◆ WORK INSTRUCTIONS ◆
The answer should contain only the lines from the beginning of the entries through the line that holds "index dip: (280, 210)", given again exactly, with no pictures.

[Dataset entries]
################
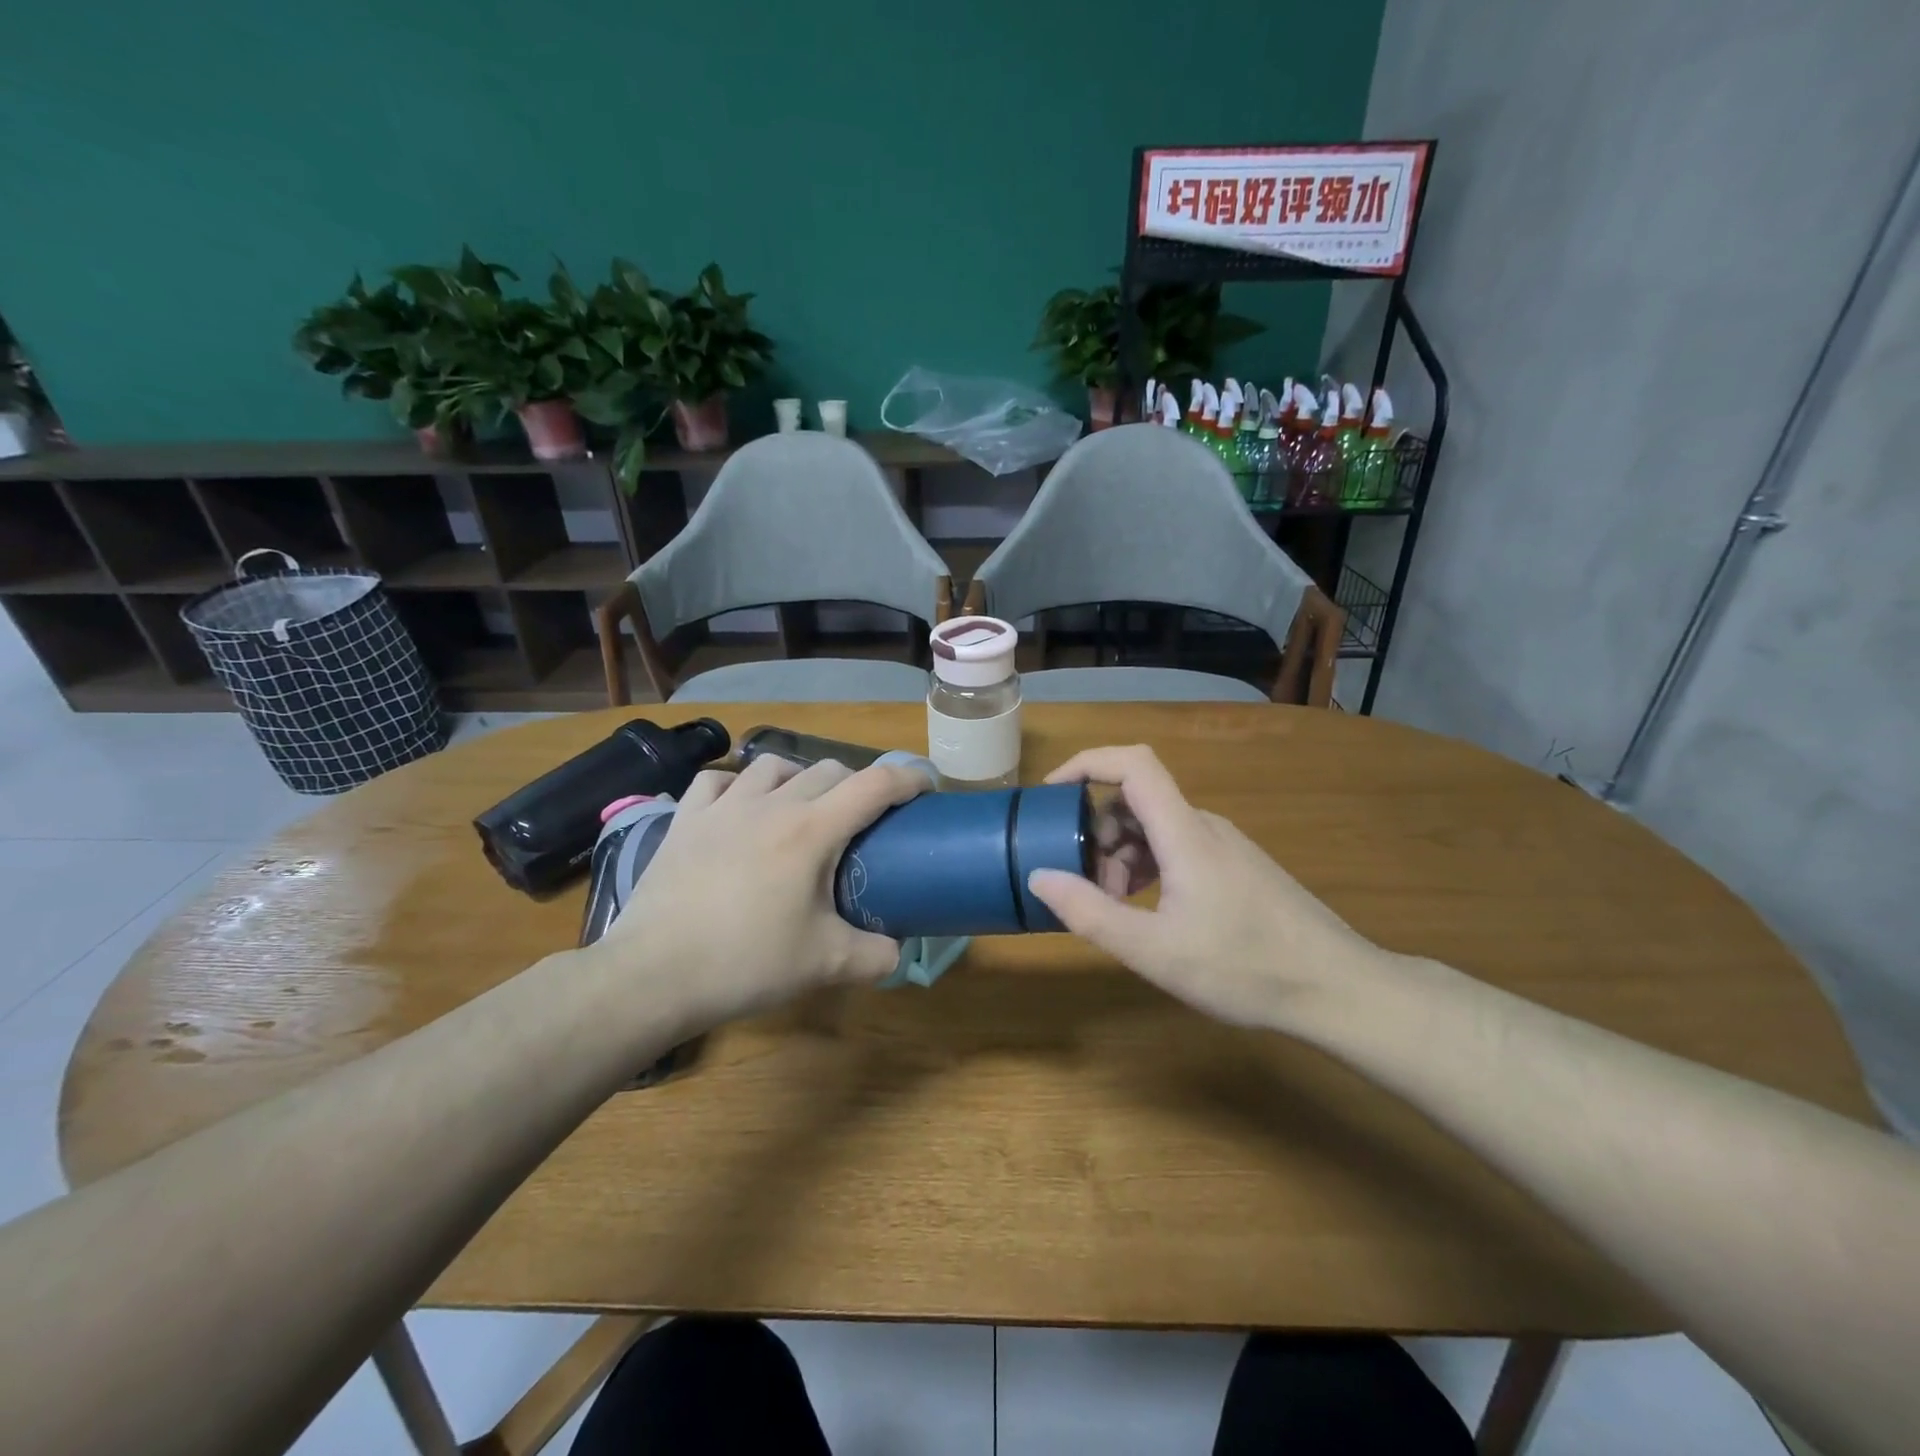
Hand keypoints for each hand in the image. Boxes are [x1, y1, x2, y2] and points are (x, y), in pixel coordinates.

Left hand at [595, 754, 930, 1029]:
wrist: (655, 974)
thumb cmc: (747, 962)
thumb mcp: (825, 964)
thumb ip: (875, 956)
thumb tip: (897, 952)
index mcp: (812, 831)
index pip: (874, 785)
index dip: (907, 777)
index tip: (925, 786)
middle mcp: (772, 804)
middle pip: (829, 770)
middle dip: (857, 784)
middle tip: (863, 817)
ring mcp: (723, 807)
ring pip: (773, 765)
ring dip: (799, 777)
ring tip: (802, 805)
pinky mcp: (685, 820)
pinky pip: (716, 781)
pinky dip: (737, 785)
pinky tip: (739, 806)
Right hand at [1026, 745, 1387, 1028]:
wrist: (1339, 988)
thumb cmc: (1246, 968)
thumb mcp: (1154, 951)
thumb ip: (1091, 913)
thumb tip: (1039, 876)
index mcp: (1185, 833)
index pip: (1133, 763)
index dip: (1087, 763)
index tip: (1051, 793)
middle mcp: (1204, 826)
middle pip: (1136, 800)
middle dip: (1098, 834)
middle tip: (1087, 887)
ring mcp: (1224, 845)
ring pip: (1155, 828)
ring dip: (1122, 856)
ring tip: (1117, 909)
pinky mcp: (1236, 866)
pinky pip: (1177, 848)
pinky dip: (1149, 868)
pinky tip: (1151, 912)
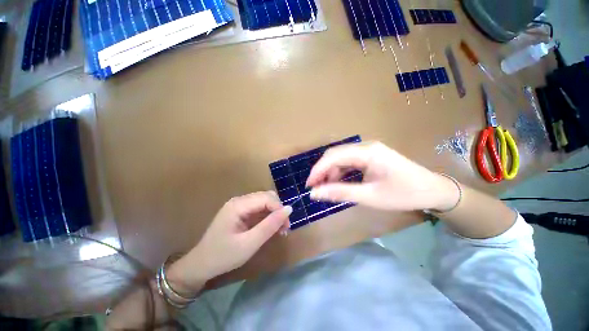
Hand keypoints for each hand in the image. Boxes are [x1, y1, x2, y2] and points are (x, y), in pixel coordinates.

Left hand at [167, 191, 291, 293]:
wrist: (203, 264)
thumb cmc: (225, 255)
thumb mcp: (250, 243)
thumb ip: (269, 226)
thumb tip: (289, 209)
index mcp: (237, 205)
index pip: (266, 198)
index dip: (280, 210)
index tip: (287, 228)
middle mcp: (237, 203)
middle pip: (264, 198)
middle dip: (277, 211)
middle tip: (284, 231)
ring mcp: (235, 209)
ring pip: (261, 205)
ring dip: (273, 216)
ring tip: (279, 233)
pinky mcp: (236, 217)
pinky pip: (255, 213)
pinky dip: (265, 220)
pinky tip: (269, 232)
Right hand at [306, 142, 458, 211]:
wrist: (430, 190)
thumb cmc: (402, 194)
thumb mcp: (370, 196)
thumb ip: (341, 192)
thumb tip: (314, 193)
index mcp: (367, 151)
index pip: (333, 156)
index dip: (317, 171)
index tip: (308, 188)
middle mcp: (368, 146)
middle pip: (338, 154)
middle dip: (324, 171)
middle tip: (317, 191)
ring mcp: (374, 150)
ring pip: (346, 158)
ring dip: (334, 172)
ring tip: (330, 191)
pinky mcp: (378, 157)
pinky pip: (355, 161)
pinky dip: (346, 172)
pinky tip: (344, 185)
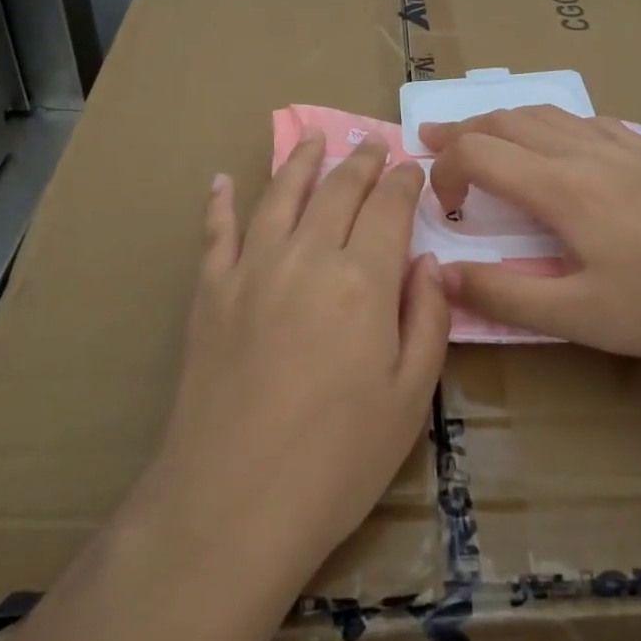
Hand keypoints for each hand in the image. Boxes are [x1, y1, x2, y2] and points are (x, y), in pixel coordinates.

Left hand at [142, 130, 449, 589]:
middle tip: (370, 142)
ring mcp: (251, 269)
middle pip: (337, 190)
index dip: (403, 181)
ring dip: (300, 161)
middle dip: (360, 161)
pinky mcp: (210, 293)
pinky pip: (215, 232)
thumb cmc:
################
◆ THE ANSWER ◆
Hand keypoints for each hand in the image. Boxes are [x1, y1, x2, y2] and points are (x, y), in pixel coordinates.

Left hand at [595, 754, 930, 1029]:
wrist: (655, 974)
thumb cmc: (747, 962)
thumb mcp: (825, 964)
thumb ip: (875, 956)
thumb tip: (897, 952)
index mcp: (812, 831)
index pip: (874, 785)
index dip: (907, 777)
index tip: (925, 786)
middle mcp: (772, 804)
middle pip: (829, 770)
middle dip: (857, 784)
middle tip: (863, 817)
ring mcp: (723, 807)
ring pip: (773, 765)
ring dip: (799, 777)
ring tip: (802, 805)
pinky mcp: (685, 820)
pinky pip: (716, 781)
pinky dip: (737, 785)
pinky tip: (739, 806)
Right hand at [1026, 745, 1387, 1028]:
wrist: (1339, 988)
thumb cmc: (1246, 968)
thumb mcp: (1154, 951)
thumb ip: (1091, 913)
thumb tip: (1039, 876)
index mcp: (1185, 833)
index pip: (1133, 763)
index dip: (1087, 763)
index tip: (1051, 793)
middle mcp: (1204, 826)
middle pip: (1136, 800)
middle dip: (1098, 834)
middle tip: (1087, 887)
ring mcp: (1224, 845)
ring pip: (1155, 828)
ring dip: (1122, 856)
ring tip: (1117, 909)
pinky mcp: (1236, 866)
pinky pip: (1177, 848)
pinky dip: (1149, 868)
pinky tip: (1151, 912)
Hand keypoints for each hand in the image. Boxes are [x1, y1, x2, y2] and points are (x, y), in pixel coordinates.

Left hand at [167, 191, 291, 293]:
wrist: (203, 264)
thumb cmc: (225, 255)
thumb mcp: (250, 243)
thumb ip: (269, 226)
thumb tip: (289, 209)
index mcp: (237, 205)
index pip: (266, 198)
index dip: (280, 210)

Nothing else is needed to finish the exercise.